The five-year GP contract agreement published last week pledged to extend the international recruitment scheme for ‘the duration of the five-year period 2019/20-2023/24’. It will also be expanded to recruit more doctors from Australia and other non-EEA countries.
The decision to extend the scheme has come despite question marks over its effectiveness. An RCGP report last summer voiced doubts over the scheme and called for a review - warning that its funding should be released for use elsewhere ‘if the expected pipeline of international recruits does not materialise’.
GPonline revealed in June that only 58 doctors had joined England’s general practice workforce via the scheme in its first two years - just 3% of the 2,000 GPs NHS England initially pledged to recruit from outside the UK by 2020.
GP workforce
Neither NHS England nor the RCGP have been able to confirm whether the review requested by the college took place - and officials have been unable to confirm whether the international recruitment scheme has added more than the 58 GPs reported last June to the NHS workforce.
An RCGP spokesperson, however, confirmed that the college wanted to see the programme speed up.
An update in NHS England board papers for January said: 'We continue to explore new ways to attract candidates and are starting to see this programme gain momentum with approximately 1,200 applications and over 170 doctors either in screening or in the early stages of recruitment.'
GPonline revealed in October that NHS England had launched a drive to attract doctors from Australia.
An NHS England document setting out the five-year contract agreement unveiled last week says: ‘NHS England continues work to attract GPs from overseas. Active recruitment from Australia began in October 2018 following work with the RCGP and GMC to launch a streamlined process to check equivalence of qualifications and experience for Australian-trained GPs who qualified after 2011.
Overseas recruitment
‘This has now been extended to doctors who qualified under the 2007 Australian curriculum. We are exploring whether we can streamline the process for some additional non-EEA countries.’

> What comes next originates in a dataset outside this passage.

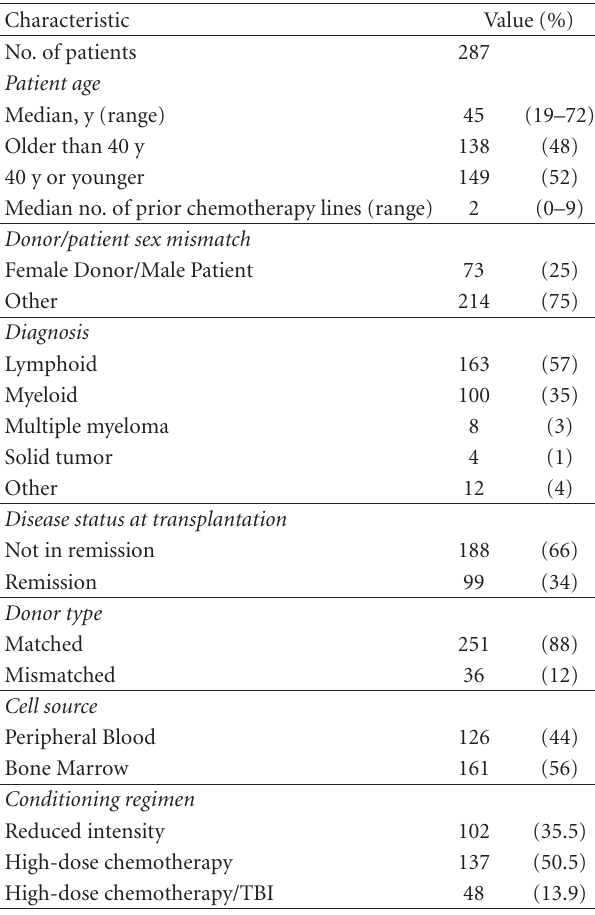
Table 1: Patients and transplant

NHS England’s international GP recruitment programme was launched in 2016 to support the GP Forward View pledge to boost the GP workforce by 5,000 by 2020/21. At first it aimed to ‘attract up to an extra 500 appropriately trained and qualified doctors from overseas’, but this target was quadrupled in 2017 to 2,000 overseas GPs by 2020/21.
The government later confirmed that it was ‘struggling to meet’ the GPFV target, and dropped the original deadline for recruiting 5,000 GPs. It now aims to recruit 5,000 GPs ‘as soon as possible’.

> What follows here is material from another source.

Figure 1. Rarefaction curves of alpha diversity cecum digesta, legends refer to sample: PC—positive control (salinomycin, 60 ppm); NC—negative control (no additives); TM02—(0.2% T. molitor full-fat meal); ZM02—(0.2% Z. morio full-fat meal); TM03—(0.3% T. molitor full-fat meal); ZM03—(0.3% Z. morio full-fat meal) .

Dr Krishna Kasaraneni, GPC executive team lead for workforce, said: ‘GPs and their patients continue to bear the brunt of the recruitment and retention crisis in general practice, and the development of programmes such as this that aim to boost the number of family doctors working in the NHS is part of good, long-term workforce planning.
‘Any new scheme will take time to produce results and progress should be kept under review, and where necessary, improvements made. This is ever more important given the background of Brexit, and uncertainty over future immigration arrangements, which means Britain is becoming a far less attractive destination for overseas doctors to work and train.’
Other general practice programmes scheduled to be extended under the new contract include the GP retention programme, the success of which has been repeatedly dwarfed by the number of doctors quitting the workforce each month.
The GP health service for GPs was also earmarked for the five-year extension, after GPonline revealed in September that almost 1,200 family doctors were receiving help from the programme.